Pantau.com - Terdakwa kasus korupsi e-KTP Setya Novanto dituntut 16 tahun penjara dengan subsider 6 bulan kurungan ditambah denda Rp1 miliar dalam sidang di Pengadilan Tindak Korupsi Jakarta, Kamis (29/3/2018).
Selain itu, Jaksa penuntut umum juga menuntut pidana tambahan berupa pencabutan hak politik Setya Novanto selama lima tahun.
"Menjatuhkan pidana tambahan berupa mencabut hak terdakwa untuk menduduki dalam jabatan publik selama 5 tahun terhitung sejak terdakwa selesai menjalani masa pemidanaan," kata Jaksa Basir saat pembacaan tuntutan.

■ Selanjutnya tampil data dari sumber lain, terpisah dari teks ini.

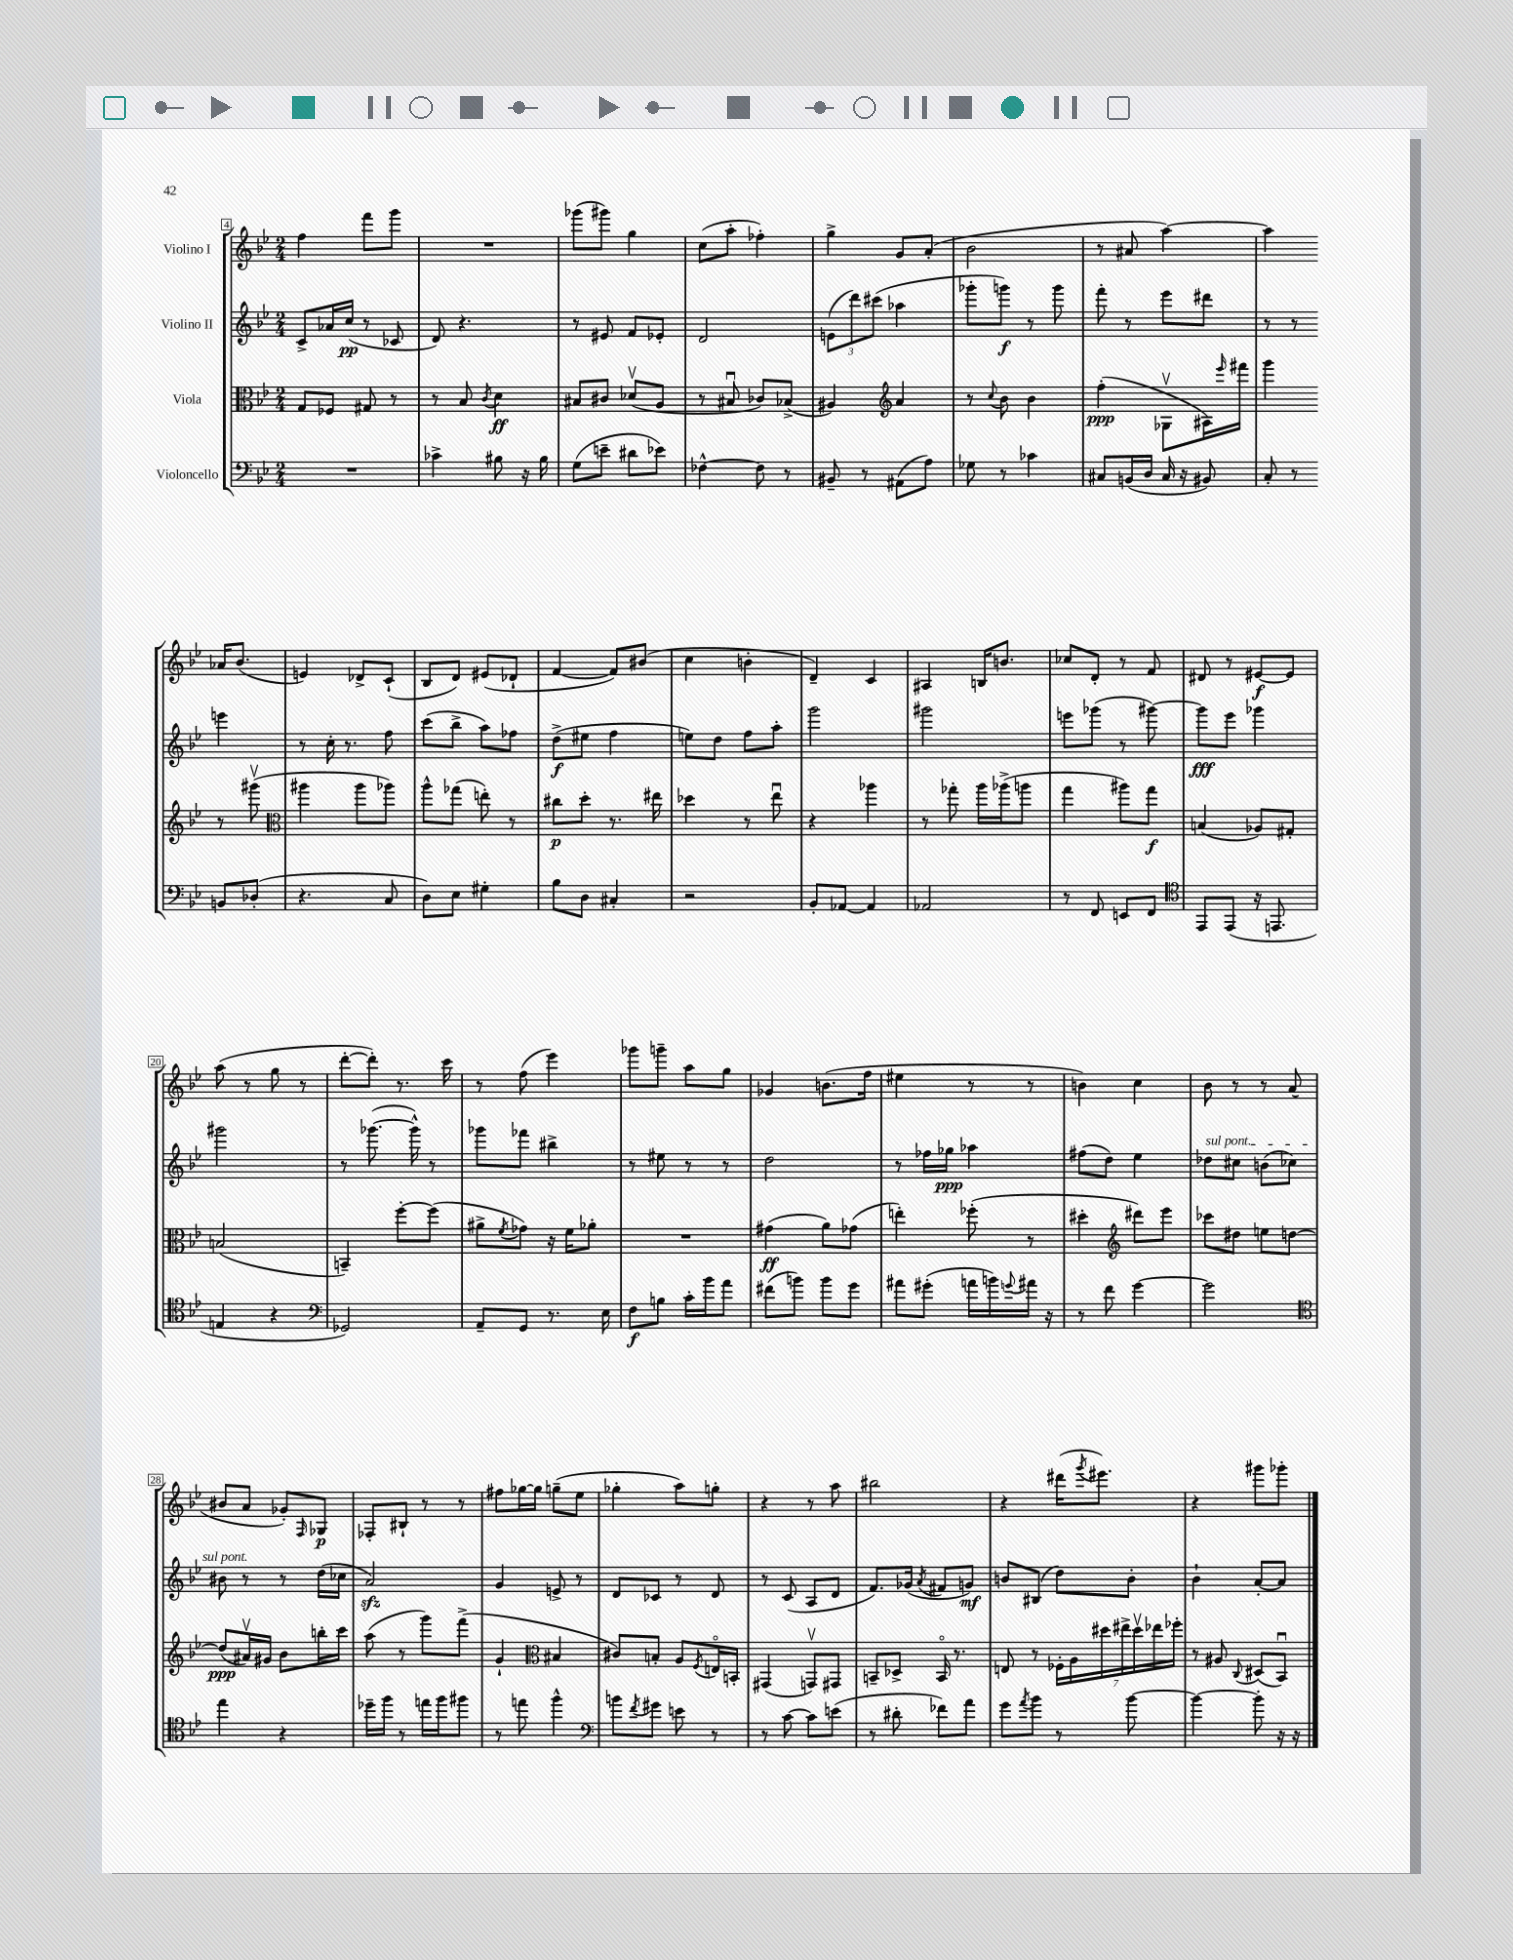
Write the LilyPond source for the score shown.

<<
\new StaffGroup <<
\new Staff = "s0" \with { instrumentName = "Violino I" } {
    \clef treble \key bes \major \numericTimeSignature \time 2/4
    f''4 f'''8 g'''8 |
    R2 |
    ges'''8( gis'''8) g''4 |
    c''8( a''8-. fes''4-.) |
    g''4-> g'8 a'8-.( |
    bes'2 |
    r8 ais'8 a''4~) |
    a''4 aes'16 bes'8.( |
    e'4) des'8-> c'8-!( |
    bes8 d'8) eis'8( des'8-! |
    f'4~ f'8) bis'8( |
    c''4 b'4-. |
    d'4--) c'4 |
    ais4 b16 b'8. |
    ces''8 d'8-. r8 f'8 |
    dis'8 r8 eis'8~\f eis'8 |
    a''8( r8 g''8 r8 |
    d'''8~-. d'''8-.) r8. c'''16 |
    r8 f''8( ees'''4) |
    ges'''8 g'''8-- a''8 g''8 |
    ges'4 b'8.( f''16 |
    eis''4 r8 r8 |
    b'4) c''4 |
    bes'8 r8 r8 a'8( |
    bis'8 a'8 ges'8-.) \grace { f16 } ges8\p |
    fes8-. bis8-! r8 r8 |
    fis''8 ges''16~ ges''16 g''8--( ees''8 |
    ges''4-. a''8) g''8-. |
    r4 r8 a''8 |
    bis''2 |
    r4 dis'''16( \acciaccatura { g'''8 } eis'''8.) |
    r4 gis'''8 ges'''8-. \bar "|." |
}
\new Staff = "s1" \with { instrumentName = "Violino II" } {
    \clef treble \key bes \major \numericTimeSignature \time 2/4
    c'8-> aes'16 c''16\pp( r8 ces'8 |
    d'8) r4. |
    r8 eis'8 f'8 ees'8-. |
    d'2 |
    \tuplet 3/2 { e'8( d'''8) cis'''8( } aes''4 |
    ges'''8-. g'''8\f) r8 g'''8 |
    f'''8-. r8 ees'''8 dis'''8 |
    r8 r8 e'''4 |
    r8 c''16-. r8. f''8 |
    c'''8( bes''8-> a''8) fes''8 |
    d''8->\f( eis''8 f''4 |
    e''8) d''8 f''8 a''8-. |
    g'''2 |
    gis'''2 |
    e'''8 ges'''8( r8 gis'''8~) |
    gis'''8\fff ees'''8 ges'''4 |
    gis'''2 |
    r8 ges'''8.~( ges'''16-^) r8 |
    ges'''8 fes'''8 bis''4-> |
    r8 eis''8 r8 r8 |
    d''2 |
    r8 fes''16 ges''16\ppp aes''4 |
    fis''8( d''8) ees''4 |
    \once \override TextSpanner.bound-details.left.text = \markup { \italic "sul pont." } des''8\startTextSpan cis''8 b'8( ces''8) |
    bis'8\stopTextSpan r8 r8 d''16( ces''16 |
    a'2\sfz) |
    g'4 e'8-> r8 |
    d'8 ces'8 r8 d'8 |
    r8 c'8( a8 d'8 |
    f'8.) ges'16( \acciaccatura { a'8 } fis'8 g'8\mf) |
    b'8 bis8( d''8) b'8-. |
    bes'4-! a'8~-. a'8 \bar "|." |
}
\new Staff = "s2" \with { instrumentName = "Viola" } {
    \clef alto \key bes \major \numericTimeSignature \time 2/4
    g8 fes8 gis8 r8 |
    r8 bes8 \acciaccatura { c'8 } d'4\ff |
    bis8 cis'8 des'8\upbow( a8 |
    r8 bis8\downbow ces'8) bes8->( |
    ais4) \clef treble a'4 |
    r8 \appoggiatura { c''8 } bes'8 bes'4 |
    f''4-.\ppp( ges8\upbow ais16) \grace { ees'''16 } fis'''16 |
    g'''4 r8 gis'''8\upbow( |
    \clef alto ais''4 ais''8 aes''8) |
    a''8-^ ges''8( e''8-.) r8 |
    cis''8\p d''8-. r8. eis''16 |
    des''4 r8 ees''8\downbow |
    r4 aes''4 |
    r8 ges''8-. a''16 aes''16->( a''8 |
    g''4 ais''8) g''8\f |
    b4( aes8) gis8-. |
    b2( |
    b,4--) f''8~-. f''8( |
    ais'8-> \acciaccatura { f'8 } ges'8) r16 f'16 aes'8-. |
    R2 |
    gis'4\ff( a'8) ges'8( |
    e''4-.) fes''8-.( r8 |
    dis''4-. \clef treble dis'''8) ees'''8 |
    ces'''8 dis''8 e''8 d''8~ |
    d''8\ppp( ais'16\upbow) gis'16 bes'8 b''16-. c'''16 |
    a''8( r8 g'''8) f'''8->( |
    g'4-! \clef alto bis4 |
    cis'8) b8-. a8 \acciaccatura { f8 } e16\flageolet b,16-. |
    gis,4( g,8\upbow) gis,8 |
    b,8-- des8-> b,16\flageolet r8. |
    e8 r8 \tuplet 7/4 { fes16-. a16 dis''16 eis''16-> dis''16\upbow ees''16 fes''16-. } |
    r8 ais8 \appoggiatura { c8 } dis8( bes,8\downbow) \bar "|." |
}
\new Staff = "s3" \with { instrumentName = "Violoncello" } {
    \clef bass \key bes \major \numericTimeSignature \time 2/4
    R2 |
    ces'4-> bis8 r16 bis16 |
    g8( e'8-- dis'8 ees'8) |
    fes4~-^ fes8 r8 |
    bis,8-- r8 ais,8( a8) |
    ges8 r8 ces'4 |
    cis8 b,16( d16 cis16 r16 bis,8) |
    c8-. r8 b,8 des8-.( |
    r4. c8 |
    d8) ees8 gis4-. |
    bes8 d8 cis4-. |
    r2 |
    bes,8-. aes,8~ aes,4 |
    aes,2 |
    r8 f,8 e,8 f,8 |
    \clef tenor ees,8 ees,8( r16 e,8. |
    e4 r4 |
    \clef bass ges,2) |
    a,8-- g,8 r8. ees16 |
    f8\f b8 c'16-. bes'16 a'8 |
    fis'8( b'8) b'8 g'8 |
    ais'8 gis'8-.( a'16 b'16) \appoggiatura { g'8 } ais'16 r16 |
    r8 f'8 g'4~ |
    g'2 |
    \clef tenor ees''4 r4 |
    des''16-- f''16 r8 e''16 f''16 fis''8 |
    r8 e''8 f''4-^ |
    \clef bass b'8 \acciaccatura { f'8 } gis'8 e'8 r8 |
    r8 c'8~ c'8 e'8( |
    r8 dis'8-. fes'8) a'8 |
    g'8 \acciaccatura { a'8 } bes'8 r8 bes'8~ |
    bes'4~ bes'8-. r16 r16 \bar "|." |
}
>>
>>
\layout { \context { \Score currentBarNumber = #4 \override BarNumber.stencil = #(make-stencil-boxer 0.1 0.3 ly:text-interface::print) } }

Baca juga: Setya Novanto Lolos dari Hukuman Maksimal, Ini Dalih KPK
Menanggapi hal tersebut, pengamat politik dari Universitas Al-Azhar Indonesia (UAI) Ujang Komarudin mengatakan, pencabutan hak politik untuk dipilih dan memilih dalam jabatan publik sebagai hukuman tambahan terhadap koruptor, tidak melanggar Hak Asasi Manusia (HAM).
"Tidak bertentangan dengan HAM. Justru agar ada efek jera dan agar Indonesia bersih dari korupsi," ujar Ujang kepada Pantau.com, Jumat (30/3/2018).
Baca juga: Setya Novanto Dituntut 16 Tahun Penjara dan Denda Rp1 Miliar
Ujang menambahkan, pencabutan hak politik dalam amar putusan hakim terhadap terpidana kasus korupsi sudah berdasarkan keyakinan hakim dengan tujuan agar tindak pidana korupsi itu tidak dilakukan kembali oleh koruptor tersebut.
"Pencabutan hak politik sebagai bagian dari ikhtiar hakim untuk membersihkan Indonesia dari para koruptor," ujarnya.